*PROBLEM TO SOLVE*.
Extract every line of text from the records below verbatim, keeping the original line order, and leave out the pictures.

*SUPPLIED ENTRIES*.
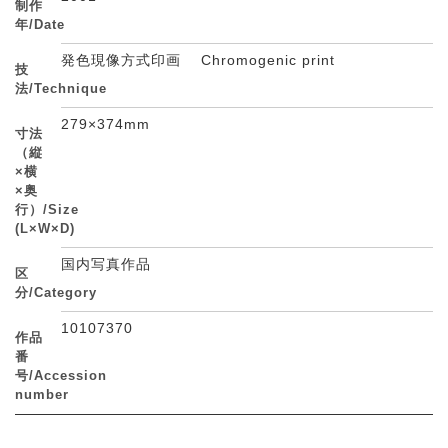
制作
年/Date
発色現像方式印画 Chromogenic print
技
法/Technique
279×374mm
寸法
（縦
×横
×奥
行）/Size
(L×W×D)
国内写真作品
区
分/Category
10107370
作品
番
号/Accession
number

*RESPONSE FOR THIS EXERCISE*.
制作
年/Date
発色現像方式印画 Chromogenic print
技
法/Technique
279×374mm
寸法
（縦
×横
×奥
行）/Size
(L×W×D)
国内写真作品
区
分/Category
10107370
作品
番
号/Accession
number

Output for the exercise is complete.